Non. Je suis souvent relancé par Doctolib, mais le coût d’abonnement est trop élevé par rapport à mon chiffre d’affaires lié aux consultations. Doctolib, c’est bien pour un médecin et moins adapté selon moi à un psychologue, parce que le premier contact par téléphone est tout à fait essentiel et Doctolib nous prive de ce contact. Je pense que les gens qui téléphonent pour consulter un psychologue ont besoin d’entendre une voix ; ils ont besoin d’un premier échange, même si celui-ci n’est pas long.

Le fait de pratiquer maintenant avec une forte fréquence des consultations à distance vous ouvre-t-il de nouvelles perspectives ? Votre patientèle, demain, pourrait très bien être située dans le Sud-ouest ou dans le Nord ?
J’aimerais bien que ça se passe comme ça et j’y suis complètement ouvert, je n’avais d’ailleurs pas tellement attendu le confinement : sur mon site, j’avais déjà proposé des consultations par visio, car je préfère le cas de quelqu’un que je vois régulièrement et dont une partie des consultations se fait en visio à quelqu’un qui me téléphone en me disant : « Cette fois-ci, je suis trop crevé ; j’ai eu un embouteillage. Je ne peux pas venir », et on saute de ce fait une semaine ou quinze jours.

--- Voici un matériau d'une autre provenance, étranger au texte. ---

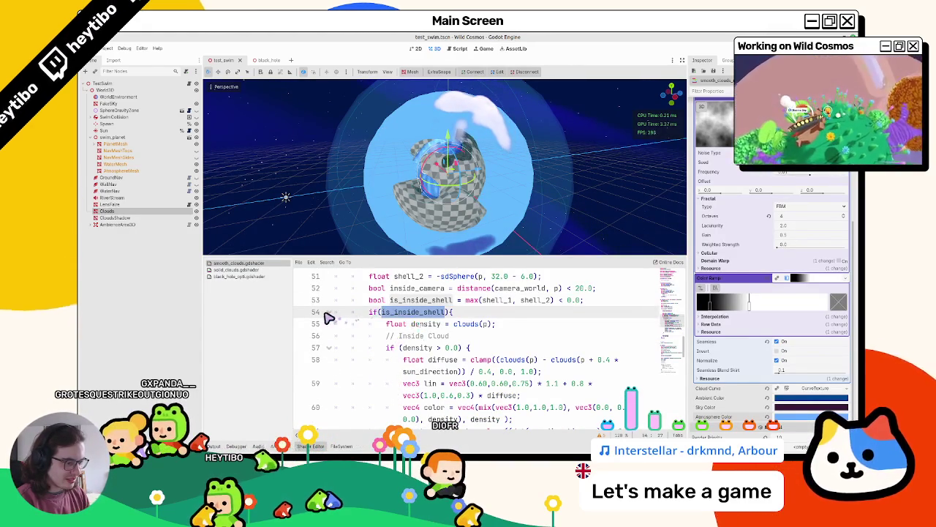
left_click(328, 312)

Dans l’évolution des situations que l’on évoque avec vous, y a-t-il une trop grande psychologisation des difficultés dans le monde du travail ou constatez-vous que le monde contemporain du travail aujourd’hui génère effectivement des souffrances, des douleurs ?
Je lutte contre cette psychologisation, parce que c’est simple pour une entreprise de dire que telle ou telle tentative de suicide, tel ou tel burn-out est dû à la fragilité de la personne. En fait, clairement ça ne veut rien dire. Chaque fois que j’interviens quelque part, j’invite, à chaque fois qu’il y a un cas d’une personne qui est en souffrance, bien sûr à ce qu’on aide cette personne – et un service de psychologie est utile dans ce cas – mais à ce qu’on ne s’arrête pas là et qu’il y ait toujours un questionnement de l’organisation du travail. Il y a une métaphore qu’on m’a partagée un jour et que j’utilise souvent : les personnes qui sont fragiles et en souffrance peuvent être comparées aux canaris qu’emmenaient les mineurs dans les mines. Les canaris étaient sensibles au grisou. Le canari dans une cage qui se sentait mal révélait souvent la présence du grisou, non perçue encore par les mineurs.
Il était temps alors de remonter pour éviter de provoquer une explosion. Le grisou, c’est potentiellement l’organisation du travail. Il faut donc bien sûr soigner le canari, mais il faut aussi soigner le grisou.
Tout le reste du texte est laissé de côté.